● **TASK GOAL**
When you retype the data, keep every word exactly and include none of the pictures.

● **GIVEN RECORDS**
******************************

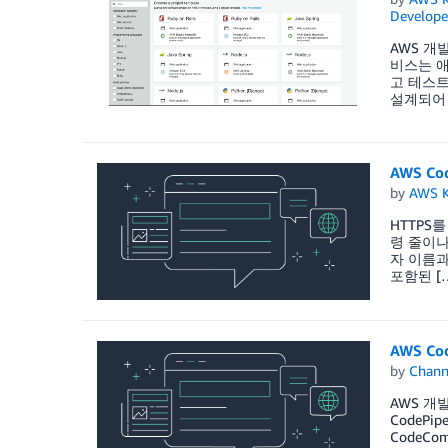
Develope
AWS 개발
비스는 애
고 테스트
설계되어 
AWS C
by
AWS K
HTTPS를
령 줄이나 
자 이름과 
포함된 [
AWS C
by
Chan
AWS 개발
CodePi
CodeC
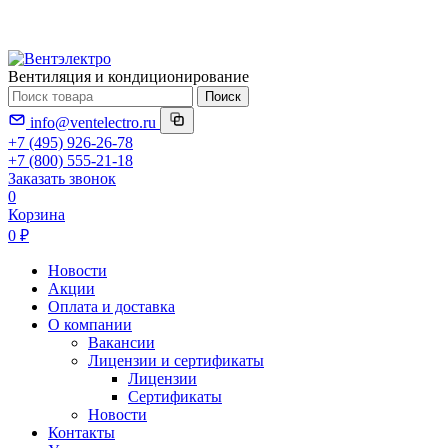
Вентиляция и кондиционирование
Поиск
info@ventelectro.ru
+7 (495) 926-26-78
+7 (800) 555-21-18
Заказать звонок
0
Корзина
0 ₽
Новости
Акции
Оплата и доставка
О компании
Вакансии
Лицензии и сертификаты
Лицензии
Сертификаты
Новости
Контакты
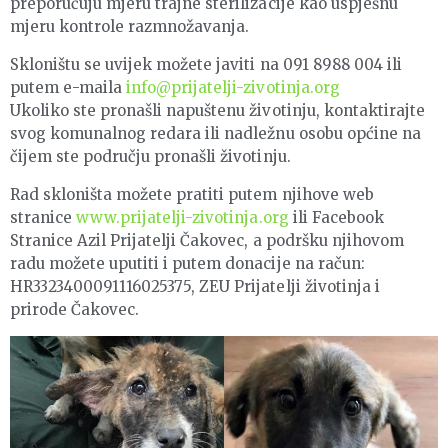
preporučuju mjeru trajne sterilizacije kao uspješnu
mjeru kontrole razmnožavanja.
Skloništu se uvijek možete javiti na 091 8988 004 ili
putem e-maila
info@prijatelji-zivotinja.org
Ukoliko ste pronašli napuštenu životinju, kontaktirajte
svog komunalnog redara ili nadležnu osobu općine na
čijem ste području pronašli životinju.
Rad skloništa možete pratiti putem njihove web
stranice
www.prijatelji-zivotinja.org
ili Facebook
Stranice Azil Prijatelji Čakovec, a podršku njihovom
radu možete uputiti i putem donacije na račun:
HR3323400091116025375, ZEU Prijatelji životinja i
prirode Čakovec.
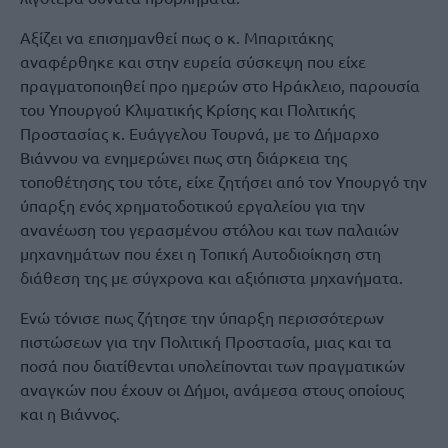
Αξίζει να επισημανθεί πως ο κ. Μπαριτάκης
αναφέρθηκε και στην ευρεία σύσκεψη που είχε
πραγματοποιηθεί προ ημερών στο Ηράκλειο, παρουσία
του Υπουργού Κλιματικής Κρίσης και Πολιτικής
Προστασίας κ. Ευάγγελου Τουρνά, με το Δήμαρχο
Βιάννου να ενημερώνει πως στη διάρκεια της
τοποθέτησης του τότε, είχε ζητήσει από τον Υπουργό την
ύπαρξη ενός χρηματοδοτικού εργαλείου για την
ανανέωση του γερασμένου στόλου και των παλαιών
μηχανημάτων που έχει η Τοπική Αυτοδιοίκηση στη
διάθεση της με σύγχρονα και αξιόπιστα μηχανήματα.
Ενώ τόνισε πως ζήτησε την ύπαρξη περισσότερων
πιστώσεων για την Πολιτική Προστασία, μιας και τα
ποσά που διατίθενται υπολείπονται των πραγματικών
αναγκών που έχουν οι Δήμοι, ανάμεσα στους οποίους
και η Βιάννος.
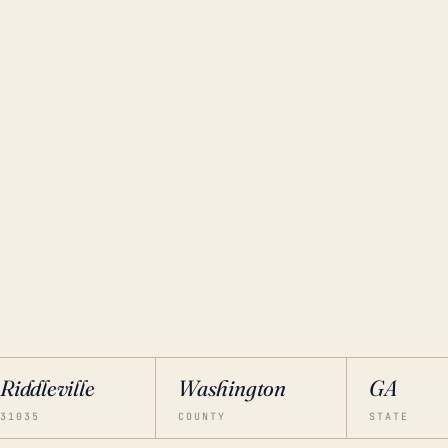
Riddleville
Washington
GA
31035
COUNTY
STATE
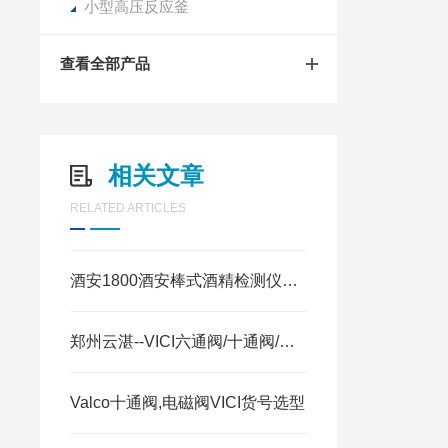
小型高压反应釜
查看全部产品
相关文章
RELATED ARTICLES
酒安1800酒安棒式酒精检测仪抽气方式说明
郑州云湛--VICI六通阀/十通阀/进样阀原理介绍
Valco十通阀,电磁阀VICI货号选型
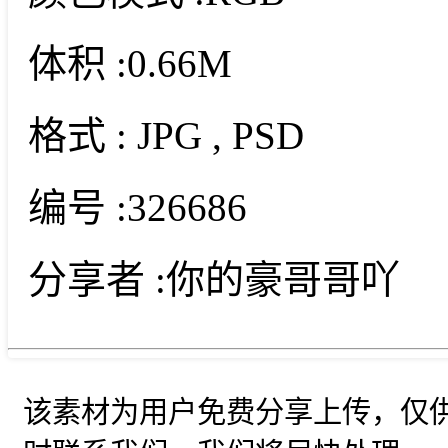
体积 :
0.66M
格式 :
JPG
, PSD
编号 :
326686
分享者 :
你的豪哥哥吖
该素材为用户免费分享上传，仅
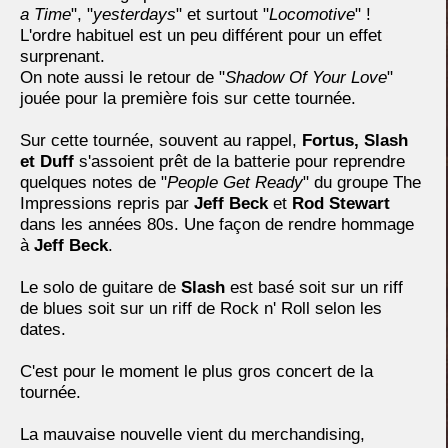
a Time
", "
yesterdays
" et surtout "
Locomotive
" !
L'ordre habituel est un peu différent pour un effet
surprenant.
On note aussi le retour de "
Shadow Of Your Love
"
jouée pour la première fois sur cette tournée.
Sur cette tournée, souvent au rappel,
Fortus, Slash
et Duff
s'assoient prêt de la batterie pour reprendre
quelques notes de "
People Get Ready
" du groupe The
Impressions repris par
Jeff Beck
et
Rod Stewart
dans les années 80s. Une façon de rendre hommage
à
Jeff Beck
.
Le solo de guitare de
Slash
est basé soit sur un riff
de blues soit sur un riff de Rock n' Roll selon les
dates.
C'est pour le moment le plus gros concert de la
tournée.
La mauvaise nouvelle vient du merchandising,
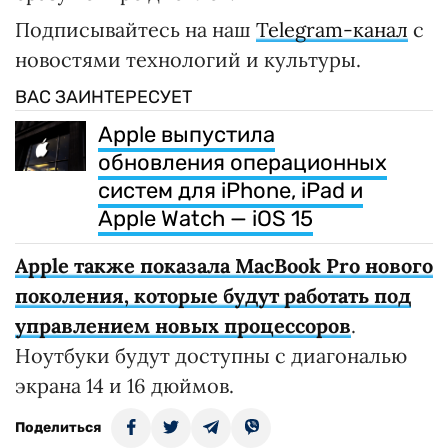
Подписывайтесь на наш
Telegram-канал
с
новостями технологий и культуры.
ВАС ЗАИНТЕРЕСУЕТ
Apple выпустила
обновления операционных
систем для iPhone, iPad и
Apple Watch — iOS 15
Apple также показала MacBook Pro нового
поколения, которые будут работать под
управлением новых процессоров
.
Ноутбуки будут доступны с диагональю
экрана 14 и 16 дюймов.
Поделиться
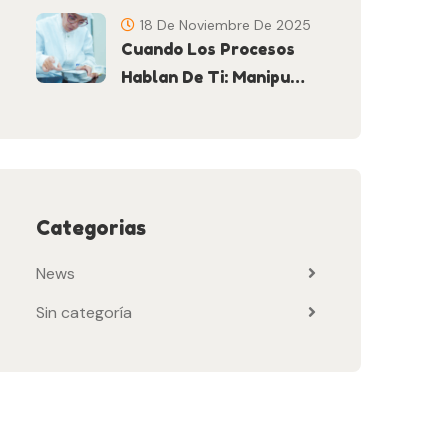
18 De Noviembre De 2025
Cuando Los Procesos
Hablan De Ti: Manipu…
Categorias
News
Sin categoría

******************************

● **TASK SOLUTION**
Develope
AWS 개발
비스는 애
고 테스트
설계되어 
AWS C
by
AWS K
HTTPS를
령 줄이나 
자 이름과 
포함된 [
AWS C
by
Chan
AWS 개발
CodePi
CodeC
Вентиляция и кондиционирование
Поиск
info@ventelectro.ru
+7 (495) 926-26-78
+7 (800) 555-21-18
Заказать звонок
0
Корзина
0 ₽
Новости
Акции
Оплата и доставка
О компании
Вакансии
Лицензии и сертификаты
Лицензии
Сертификаты
Новости
Контакты
preporučuju mjeru trajne sterilizacije kao uspješnu
mjeru kontrole razmnožavanja.
Skloništu se uvijek možete javiti na 091 8988 004 ili
putem e-maila
info@prijatelji-zivotinja.org
Ukoliko ste pronašli napuštenu životinju, kontaktirajte
svog komunalnog redara ili nadležnu osobu općine na
čijem ste području pronašli životinju.
Rad skloništa možete pratiti putem njihove web
stranice
www.prijatelji-zivotinja.org
ili Facebook
Stranice Azil Prijatelji Čakovec, a podršku njihovom
radu možete uputiti i putem donacije na račun:
HR3323400091116025375, ZEU Prijatelji životinja i
prirode Čakovec.
Αξίζει να επισημανθεί πως ο κ. Μπαριτάκης
αναφέρθηκε και στην ευρεία σύσκεψη που είχε
πραγματοποιηθεί προ ημερών στο Ηράκλειο, παρουσία
του Υπουργού Κλιματικής Κρίσης και Πολιτικής
Προστασίας κ. Ευάγγελου Τουρνά, με το Δήμαρχο
Βιάννου να ενημερώνει πως στη διάρκεια της
τοποθέτησης του τότε, είχε ζητήσει από τον Υπουργό την
ύπαρξη ενός χρηματοδοτικού εργαλείου για την
ανανέωση του γερασμένου στόλου και των παλαιών
μηχανημάτων που έχει η Τοπική Αυτοδιοίκηση στη
διάθεση της με σύγχρονα και αξιόπιστα μηχανήματα.
Ενώ τόνισε πως ζήτησε την ύπαρξη περισσότερων
πιστώσεων για την Πολιτική Προστασία, μιας και τα
ποσά που διατίθενται υπολείπονται των πραγματικών
αναγκών που έχουν οι Δήμοι, ανάμεσα στους οποίους
και η Βιάννος.
Riddleville
Washington
GA
31035
COUNTY
STATE
小型高压反应釜
查看全部产品
相关文章
RELATED ARTICLES
酒安1800酒安棒式酒精检测仪抽气方式说明
郑州云湛--VICI六通阀/十通阀/进样阀原理介绍
Valco十通阀,电磁阀VICI货号选型
体积 :
0.66M
格式 :
JPG
, PSD
编号 :
326686
分享者 :
你的豪哥哥吖
该素材为用户免费分享上传，仅
a Time
", "
yesterdays
" et surtout "
Locomotive
" !
L'ordre habituel est un peu différent pour un effet
surprenant.
On note aussi le retour de "
Shadow Of Your Love
"
jouée pour la première fois sur cette tournée.
Sur cette tournée, souvent au rappel,
Fortus, Slash
et Duff
s'assoient prêt de la batterie pour reprendre
quelques notes de "
People Get Ready
" du groupe The
Impressions repris par
Jeff Beck
et
Rod Stewart
dans les années 80s. Une façon de rendre hommage
à
Jeff Beck
.
Le solo de guitare de
Slash
est basé soit sur un riff
de blues soit sur un riff de Rock n' Roll selon les
dates.
C'est pour le moment le plus gros concert de la
tournée.
La mauvaise nouvelle vient du merchandising,
Подписывайтесь на наш
Telegram-канал
с
новостями технологий и культуры.
ВАС ЗАИНТЕРЕСУЕТ
Apple выпустила
обновления операционных
систем для iPhone, iPad и
Apple Watch — iOS 15
Apple также показала MacBook Pro нового
поколения, которые будут работать под
управлением новых процессоров
.
Ноутбуки будут доступны с диагональю
экрана 14 и 16 дюймов.
Поделиться
18 De Noviembre De 2025
Cuando Los Procesos
Hablan De Ti: Manipu…
Categorias
News
Sin categoría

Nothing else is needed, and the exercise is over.